# Bone like ridge on shepherd head



## heli8ight (Jan 27, 2009)

I have Black and silver female 1.2years old that has a ridge on her skull dead center almost like a seem to my knowledge it's always been there. Recently found while during playful fun it connected with my chin it was just shy of a TKO! I still have a dent in my chin.. I have not yet had a vet look at it but plan to call and ask a vet if this is normal. Has anyone else noticed a ridge on there GSD's skull? 

Also we had her crate trained when she was a puppy (6months) and then let run free, she has become severly upset with the return to the crating - (she chew something everyday if we dont we continue to reinforce whats hers and whats not) anyways 3 hundred dollar crates later I have finally resorted to buying a 1000.00 aluminum K9 crate so she can't hurt her self primarily as well as the crate. When the crate is open she will go in and laydown I think its more seperation issues my girl friend says the dog is up my butt. Anyways the ridge is my biggest concern right now.


----------



## DianaM (Jan 5, 2006)

http://www.skullsunlimited.com/graphics/sm-636-lg.jpg

That is a hi-res image of a GSD skull. That should tell you what part nailed you in the chin.

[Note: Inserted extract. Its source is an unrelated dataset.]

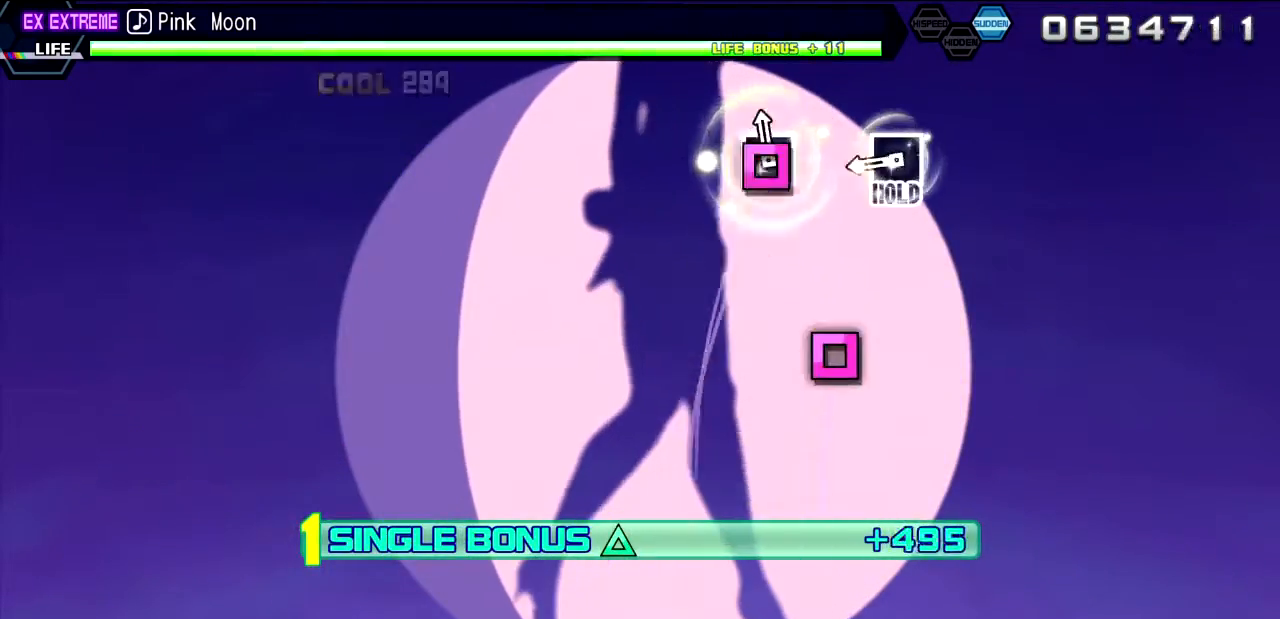
{"buttons": ["L2"], "left_stick": "center", "right_stick": "center", "events": [[50, "SQUARE", "down"], [150, "SQUARE", "up"], [300, "SQUARE", "down"], [367, "L2", "down"], [467, "SQUARE", "up"], [500, "R2", "up"]]}
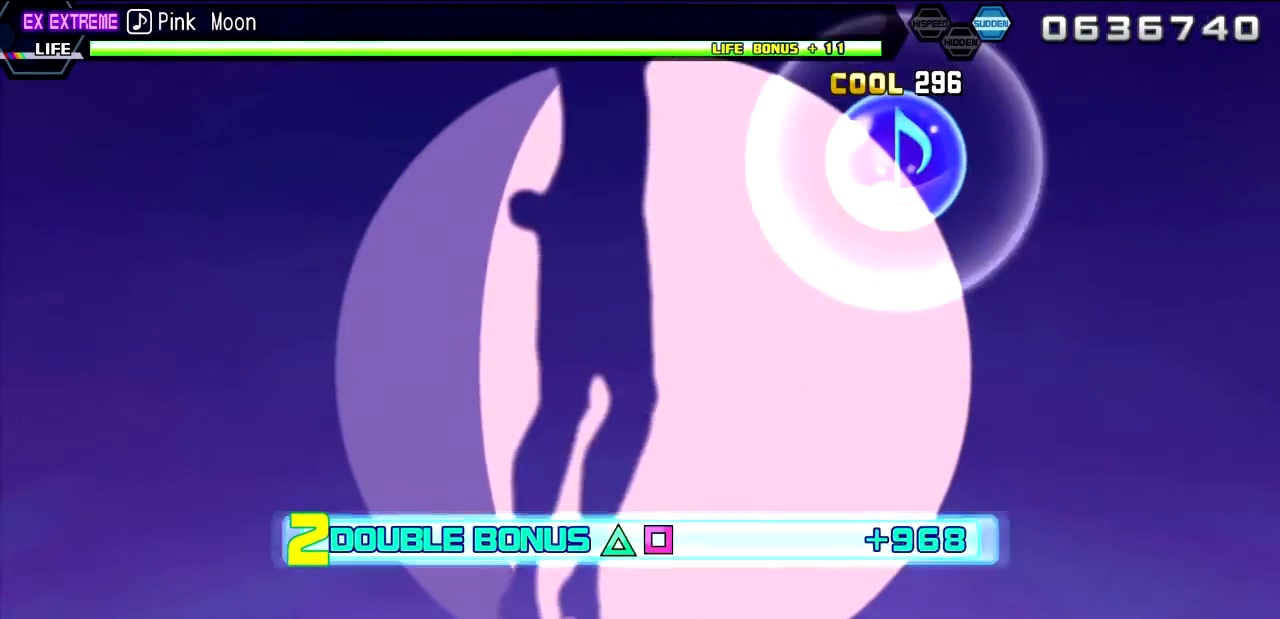
{"buttons": ["L2"], "left_stick": "center", "right_stick": "center", "events": []}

It's been awhile since anatomy class but I think that ridge serves as an anchor for muscle attachment.


----------



## heli8ight (Jan 27, 2009)

hey that matchs the notch in my chin.. Thanks for the great picture now I can rest on the skull ridge and go back to focussing on the crate issues.

thanks
Neil


----------



## xwildman138x (Jan 11, 2008)

I was over my friends house when I walked in the back door the lights were out. I was fumbling around for the light switch when his 100 lb rottie came strolling out. I said "hi Fritz" and bent down to find the big bowling ball head to pet. As I bent down she jumped up to say hi and give kisses. BAAAAM I thought somebody took a swing at me with a baseball bat. She almost knocked me out, I had to sit down. Baron never got me in the head I always made it a point to teach him not to jump and he actually listened


----------



## selzer (May 7, 2005)

Whitney's head collided with mine and netted me a concussion, and Whitney did not eat for two days. My vet said that if it effected the dog at all, it had to have been a whole lot worse for me. 

Cujo has one of the biggest knowledge bumps I have ever seen.


----------



## JenM66 (Jul 28, 2005)

We call it a "knob head" here








It is harder than a rock!!


----------